:: Directions ::
The printed result should hold only the lines from the opening of the data through the line bearing "index dip: (271, 197)", exactly as given and without pictures.

Excerpts from a dataset:
-=-=-
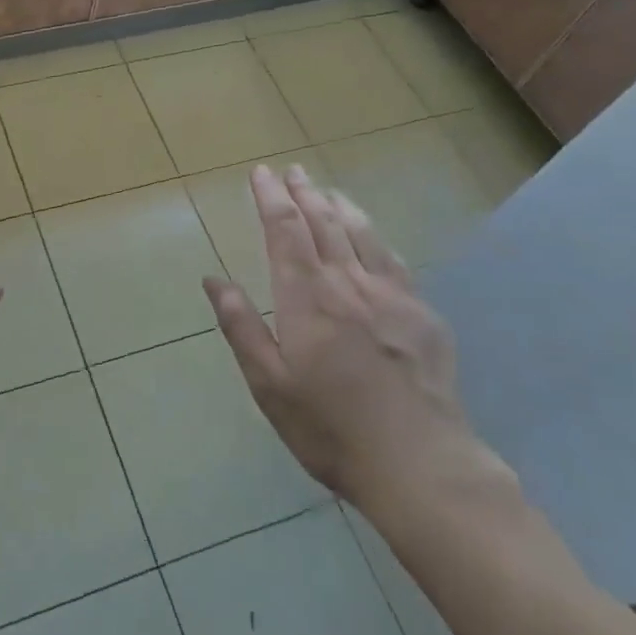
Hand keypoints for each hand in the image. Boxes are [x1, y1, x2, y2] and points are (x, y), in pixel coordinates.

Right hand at [201, 164, 507, 524]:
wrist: (419, 463)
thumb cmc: (329, 428)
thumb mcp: (269, 384)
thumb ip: (241, 326)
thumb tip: (213, 279)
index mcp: (306, 297)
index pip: (284, 230)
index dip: (271, 197)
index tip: (261, 173)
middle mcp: (348, 283)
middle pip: (323, 223)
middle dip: (303, 193)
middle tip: (291, 171)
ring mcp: (391, 295)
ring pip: (362, 234)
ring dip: (339, 206)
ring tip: (326, 190)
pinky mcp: (422, 314)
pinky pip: (394, 260)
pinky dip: (375, 237)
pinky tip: (372, 236)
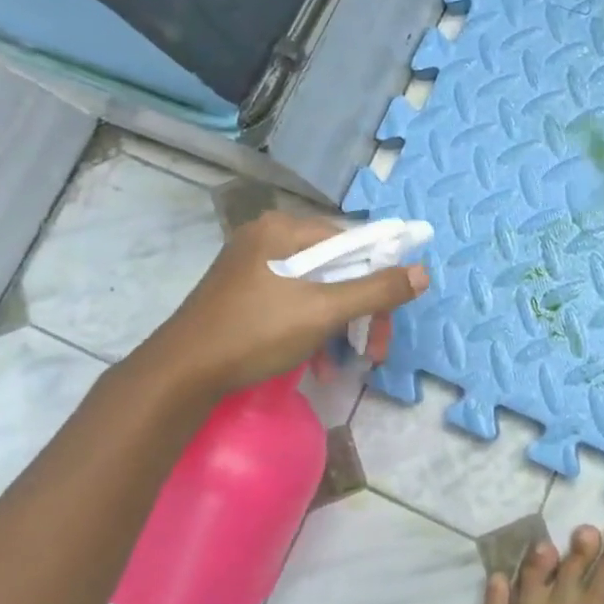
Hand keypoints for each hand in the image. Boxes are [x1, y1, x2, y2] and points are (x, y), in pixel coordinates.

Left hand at [136, 210, 427, 396]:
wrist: (180, 375)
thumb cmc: (255, 333)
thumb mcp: (324, 311)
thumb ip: (376, 290)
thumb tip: (423, 272)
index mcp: (284, 229)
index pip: (353, 241)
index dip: (380, 276)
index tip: (391, 315)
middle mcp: (267, 237)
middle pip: (336, 267)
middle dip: (360, 310)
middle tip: (373, 349)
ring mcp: (251, 265)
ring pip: (316, 288)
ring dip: (338, 325)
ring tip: (347, 363)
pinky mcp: (242, 292)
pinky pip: (293, 300)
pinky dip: (311, 327)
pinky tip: (317, 363)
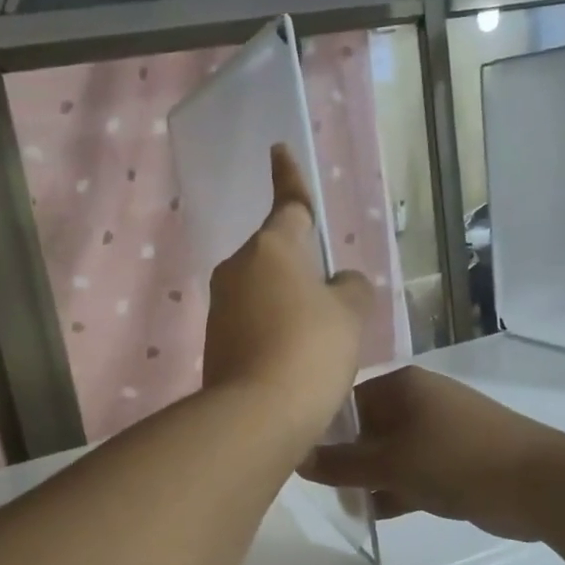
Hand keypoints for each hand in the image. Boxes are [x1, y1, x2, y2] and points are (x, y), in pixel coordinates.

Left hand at [203, 146, 373, 454]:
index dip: (290, 176)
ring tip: (319, 342)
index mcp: (273, 247)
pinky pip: (253, 322)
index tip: (278, 149)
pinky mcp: (214, 341)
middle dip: (302, 268)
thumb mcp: (349, 314)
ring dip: (290, 304)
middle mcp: (238, 269)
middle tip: (333, 300)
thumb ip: (350, 288)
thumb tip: (339, 283)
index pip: (290, 204)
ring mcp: (220, 306)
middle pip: (278, 255)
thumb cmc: (311, 350)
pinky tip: (294, 362)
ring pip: (265, 291)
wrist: (256, 415)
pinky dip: (274, 331)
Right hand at [301, 366, 557, 542]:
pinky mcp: (455, 461)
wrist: (539, 484)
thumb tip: (297, 459)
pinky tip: (374, 513)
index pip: (346, 400)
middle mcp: (419, 402)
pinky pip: (412, 471)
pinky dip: (395, 489)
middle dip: (345, 458)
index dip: (321, 428)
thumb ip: (341, 464)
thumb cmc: (455, 460)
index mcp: (402, 386)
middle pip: (367, 428)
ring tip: (346, 505)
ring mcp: (440, 432)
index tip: (300, 458)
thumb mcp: (390, 463)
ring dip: (369, 478)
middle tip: (321, 487)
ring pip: (389, 453)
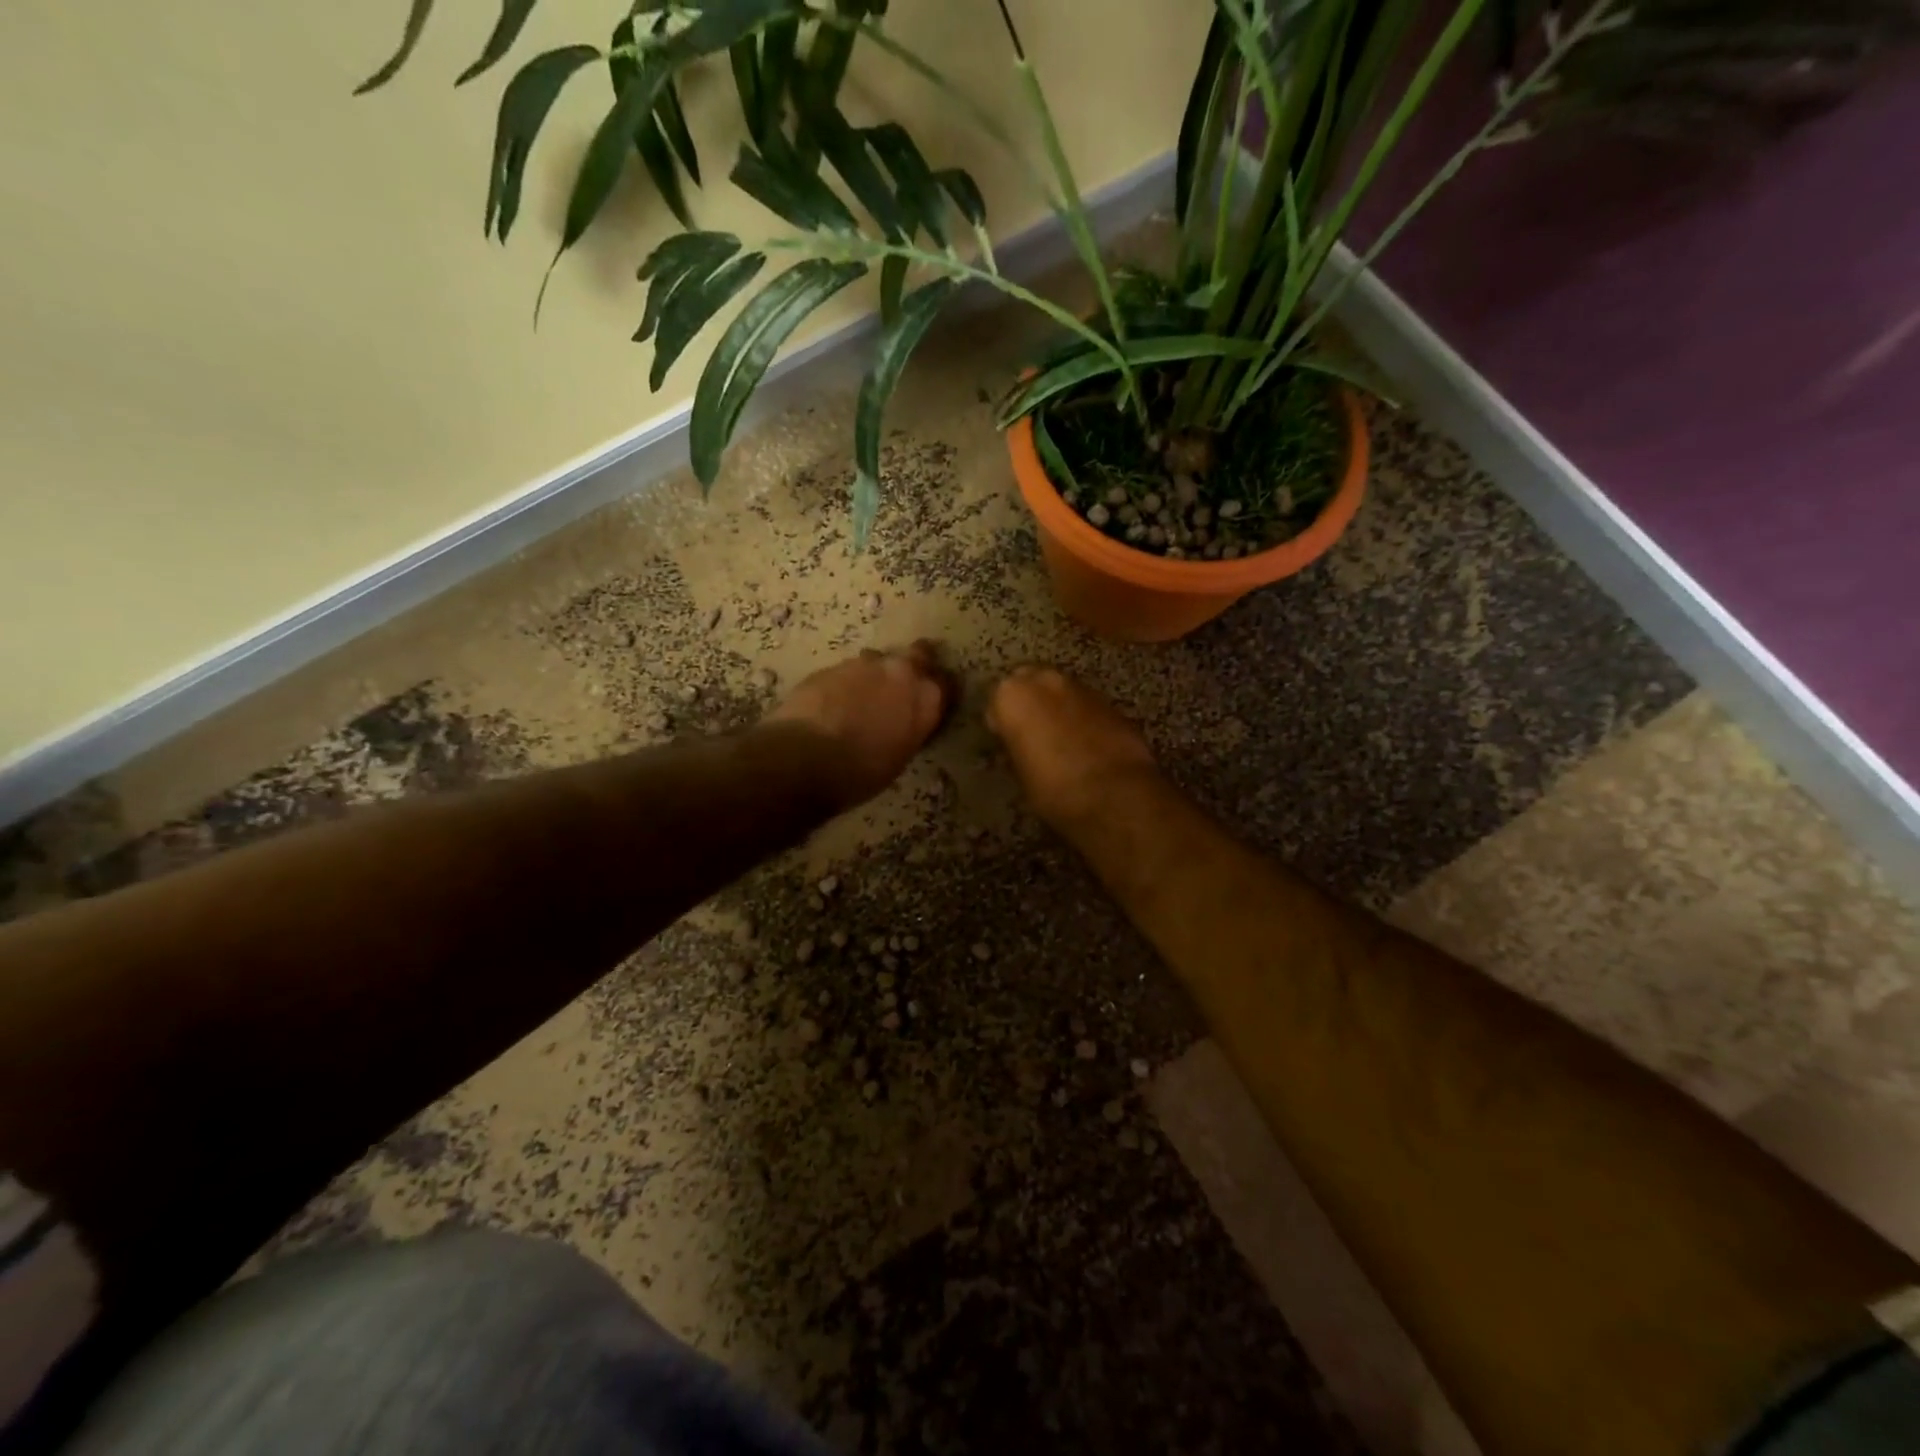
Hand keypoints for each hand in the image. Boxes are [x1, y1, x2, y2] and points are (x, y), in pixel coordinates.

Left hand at [765, 641, 955, 808]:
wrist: (806, 758)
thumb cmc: (861, 772)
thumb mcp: (900, 755)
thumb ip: (908, 728)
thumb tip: (903, 722)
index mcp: (926, 699)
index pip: (947, 684)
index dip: (940, 690)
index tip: (934, 699)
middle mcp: (901, 672)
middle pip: (919, 654)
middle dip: (916, 662)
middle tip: (906, 680)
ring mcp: (865, 664)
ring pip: (879, 660)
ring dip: (875, 673)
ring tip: (862, 696)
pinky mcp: (831, 665)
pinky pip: (847, 670)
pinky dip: (846, 683)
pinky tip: (834, 702)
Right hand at [986, 666, 1160, 832]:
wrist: (1113, 793)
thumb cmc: (1053, 788)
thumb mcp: (1020, 773)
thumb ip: (1017, 748)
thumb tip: (1021, 746)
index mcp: (1012, 695)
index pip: (996, 702)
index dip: (1001, 724)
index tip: (1006, 742)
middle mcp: (1045, 681)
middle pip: (1029, 684)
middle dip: (1029, 704)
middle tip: (1031, 734)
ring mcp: (1081, 687)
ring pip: (1061, 692)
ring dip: (1057, 708)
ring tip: (1061, 740)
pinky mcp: (1110, 702)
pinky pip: (1086, 705)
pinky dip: (1083, 718)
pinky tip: (1087, 744)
-=-=-
:: Response to the exercise ::
Hand keypoints for each hand in the image. Boxes are [x1, y1, x2, y2] and points are (x, y), in pixel coordinates.

Right hand at [201, 164, 507, 524]:
wrist: (419, 463)
thumb cmc: (329, 428)
thumb mcp: (269, 384)
thumb ip: (241, 326)
thumb tip: (213, 279)
index mcp: (306, 297)
index pip: (284, 230)
index dip: (271, 197)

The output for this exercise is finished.